Brussels, BELGIUM — Advocate General Nils Wahl delivered his opinion in the Coty Germany case (Case C-230/16). The case deals with contractual provisions a producer of luxury cosmetics imposed on his authorized retailer, prohibiting the latter the sale of products on open online marketplaces. The key question pending in front of the Court of Justice of the EU (CJEU) is whether these distribution restrictions are compatible with EU competition law or not.
In today’s opinion, the Advocate General states that a producer of luxury goods may, under certain conditions, prohibit his authorized retailers from selling his products on third-party online marketplaces. According to the Advocate General, this prohibition cannot as such be considered illegal under competition rules because it aims to preserve the luxury image of products and is likely to improve competition based on qualitative distribution criteria.
The Computer & Communications Industry Association has advocated for open and competitive markets since 1972. Online marketplace bans have long been a concern because they deprive European sellers of more opportunities and consumers of more choice and price competition. The following can be attributed to CCIA Europe Director Jakob Kucharczyk:
“The Opinion of the Advocate General is not easy to square with the importance of online marketplaces for a thriving e-commerce environment. Popular marketplace apps help European sellers reach consumers, who increasingly shop on mobile devices.”
“Using online marketplaces does of course not absolve sellers from their contractual obligations. On this point, we hoped for more nuance, as we don’t see how a blanket marketplace ban can be a proportionate measure if sellers can fulfil legitimate distribution criteria. In these instances, consumers will remain deprived of greater choice and price competition while for many sellers an important online distribution channel will remain effectively closed. We hope when the Court of Justice issues its ruling, it will include more nuance on this point and consider a more forward-looking approach.”

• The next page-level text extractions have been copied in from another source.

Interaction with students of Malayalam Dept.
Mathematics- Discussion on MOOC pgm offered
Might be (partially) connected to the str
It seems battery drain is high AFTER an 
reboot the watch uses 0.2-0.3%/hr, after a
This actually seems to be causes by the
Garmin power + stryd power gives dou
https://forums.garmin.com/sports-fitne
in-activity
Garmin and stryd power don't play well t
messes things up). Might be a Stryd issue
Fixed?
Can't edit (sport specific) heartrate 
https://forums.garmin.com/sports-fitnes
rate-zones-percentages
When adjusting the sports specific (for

“Having said that, it is only very difficult to draw general conclusions from the Opinion. The need to preserve a luxury image of products stands very much at the centre of the Advocate General’s reasoning. The majority of marketplace bans do not concern luxury products, but mass market products that can be found in just about any physical store. There is nothing in the Opinion to suggest that manufacturers of these products can continue to deprive consumers from greater competition and price transparency.”